II. From his early investigative days to the present, the President's strength has been based in Middle America, not in Cambridge. But with the exception of Secretary Brennan, who, impartial observers acknowledge, embodies the finest traditions of American labor with his impassioned defense of free speech, his pearl-handled Derringer and his heroic oppostion to imperialistic wars, the President's recent appointments have been Harvard men -- Richardson, Weinberger, and most recently Dunlop. Few of these pointy-headed intellectuals can park a bicycle straight, and most if not all of them put on their pants one leg at a time.

III. Of all these Harvard appointments, probably the best known is Henry Kissinger, who called for compassion last week. Kissinger is a German by ancestry and conviction. So are John Erlichman and H.R. Haldeman, who have been linked to Watergate.

IV. Finally, who would be more likely to betray the President's trust: a simple, barefoot Wall Street lawyer like John. N. Mitchell, or a slippery Harvard dean like Dunlop?

THE SENATE is very good at bailing out Hanoi, but it is apparently unable or unwilling to look into corruption at home. Under such circumstances, the President must put the investigation back in the hands of John W. Dean III, the one man who knows the case inside and out, having served simultaneously as judge, prosecuting attorney, and defendant. One can imagine the interrogation.

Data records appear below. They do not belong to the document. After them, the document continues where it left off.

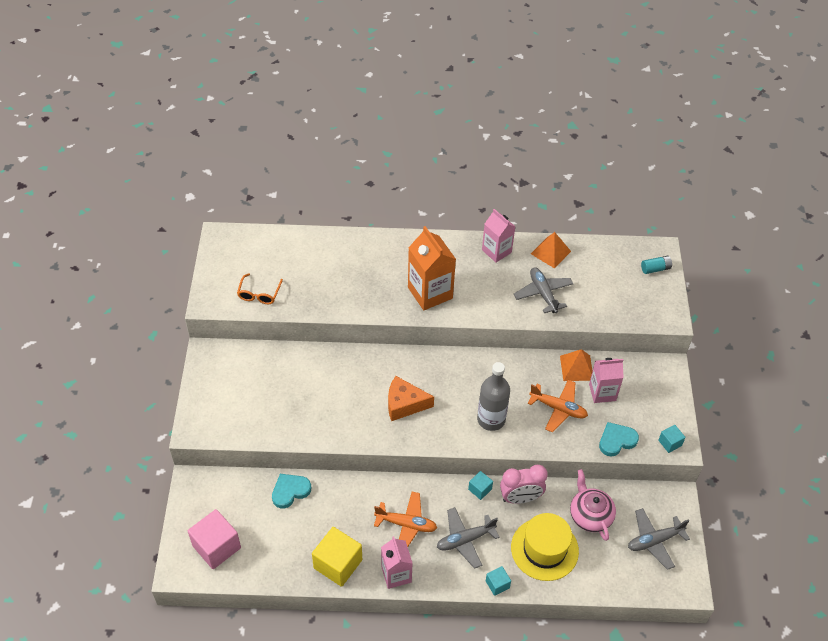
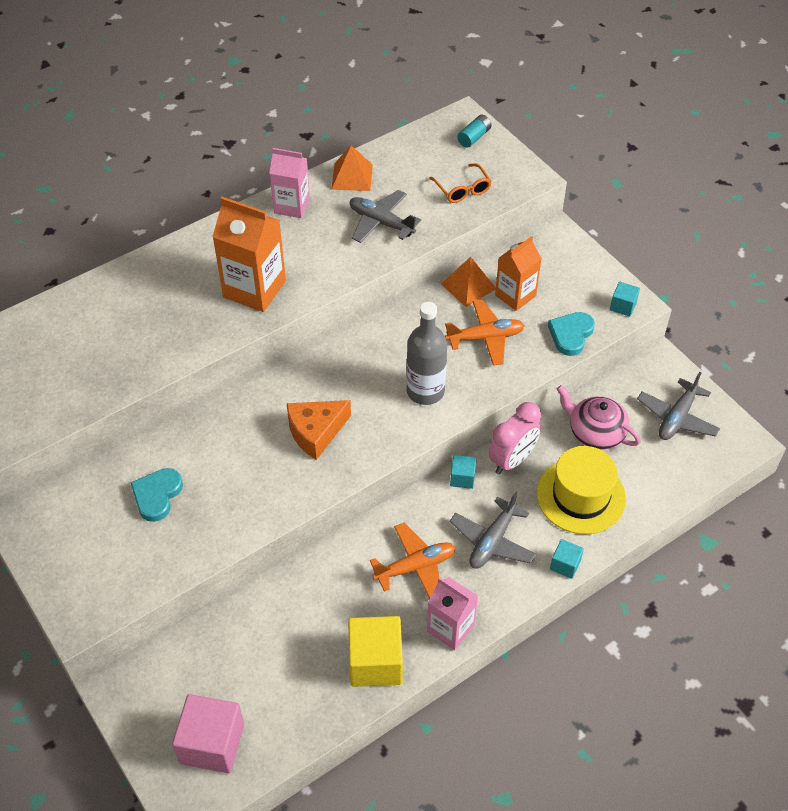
camera: 35 degrees left, 0 degrees up
orange glasses [237,273,283,304] -> orange glasses moved to [429,163,492,203]
turquoise heart [272,474,311,509] -> turquoise heart moved to [131,468,183,522]
pink carton [589,358,624,403] -> orange carton [495,236,542,311]

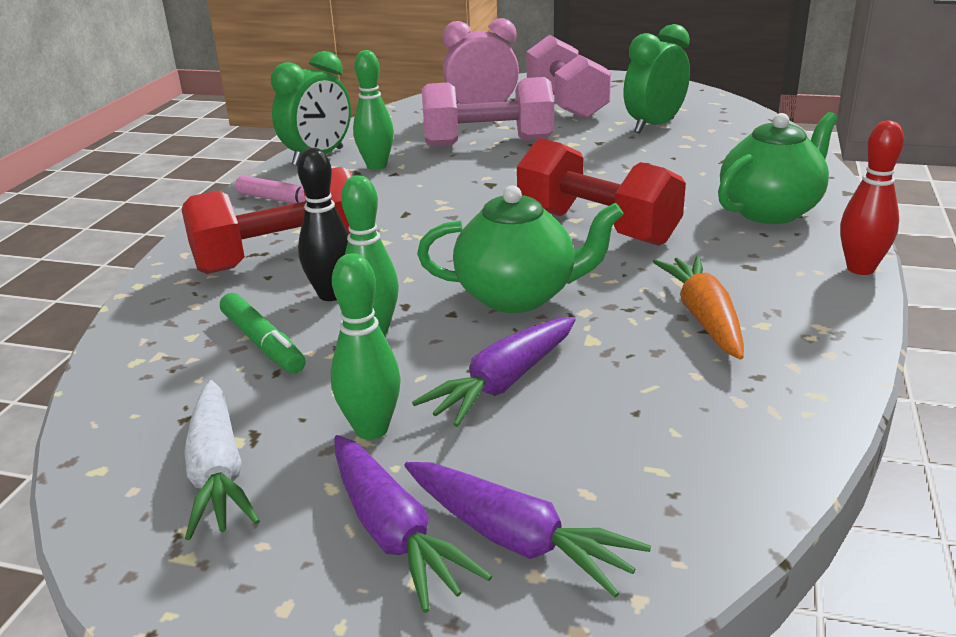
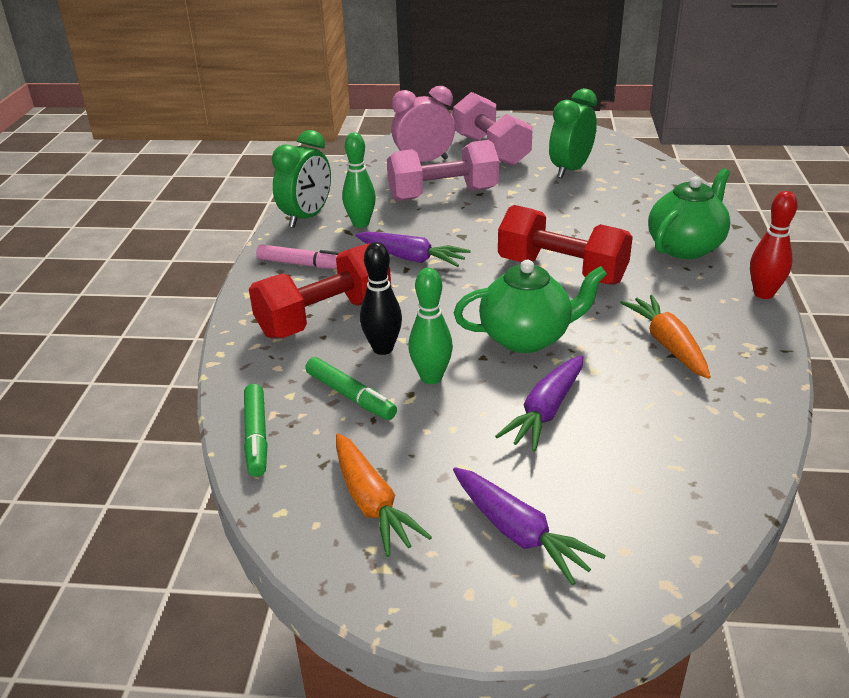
camera: 10 degrees left, 5 degrees up
white carrot [184,380,260,540] -> orange carrot [336,433,432,557]
green bowling pin [331,253,401,440] -> none
purple carrot [404,462,651,598] -> purple carrot moved to [355,232,471,267]
none -> green marker [244,384,268,477]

--Tell me, Mr. Dunlop, am I not correct in saying that while ostensibly working for the President here in Washington, you have been helping out at Harvard on the sly?

--I choose not to regard it in quite that light, sir.

--When I want your opinion of this chamber's illumination system, Mr. Dunlop I shall certainly ask for it. Is it not also true that it is only since you instituted this highly questionable procedure that the Watergate case has become Big News? No, don't answer that, Mr. Dunlop. Is it not also true that Harvard's vacation this year failed to coincide with Easter Sunday?

--Derek Bok is less orthodox than his predecessor, sir. He believes in Easter without the Passion. Why, there were classes on Good Friday, Ash Monday, and Passover.

--I wouldn't sneer at Good Friday, Ash Monday, and Passover, Mr. Dunlop. You may not know this, but many fine Catholics voted for the President, and Sammy Davis Jr. is Jewish. Did you know that, Dunlop?

--I've heard rumors, sir.

--You think you're cute, don't you, Dunlop? Did Derek Bok go to church on Easter, Dunlop? Or on Good Griday, Ash Monday, and Passover? A Freedom Seder, perhaps? Or a midnight mass celebrated by a homosexual defrocked Jesuit married to a former nun? Dunlop, I'm afraid you're really up shit creek without a paddle. And you can tell your friends in Hanoi that the President is a merciful man, but his mercies do not endure forever.

--I've heard rumors of that, too, sir.

It's possible, of course, that Henry Kissinger would make a better scapegoat, if only because his lecherous propensities are better known. It may be significant that the President reportedly asked Secretary of State William P. Rogers, who has done nothing for the last six years, and done it very well, to investigate Watergate. But Kissinger's services to world peace are so great that he deserves diplomatic immunity. Even his detractors are hard pressed to ignore the way Laos and Vietnam are basking in the sunshine of peace since the ceasefire. And how happily the little Khmer children frolic on the ruins of their outmoded and unnecessary air-raid shelters! Blessed are the peacemakers, for they shall be called the children of God.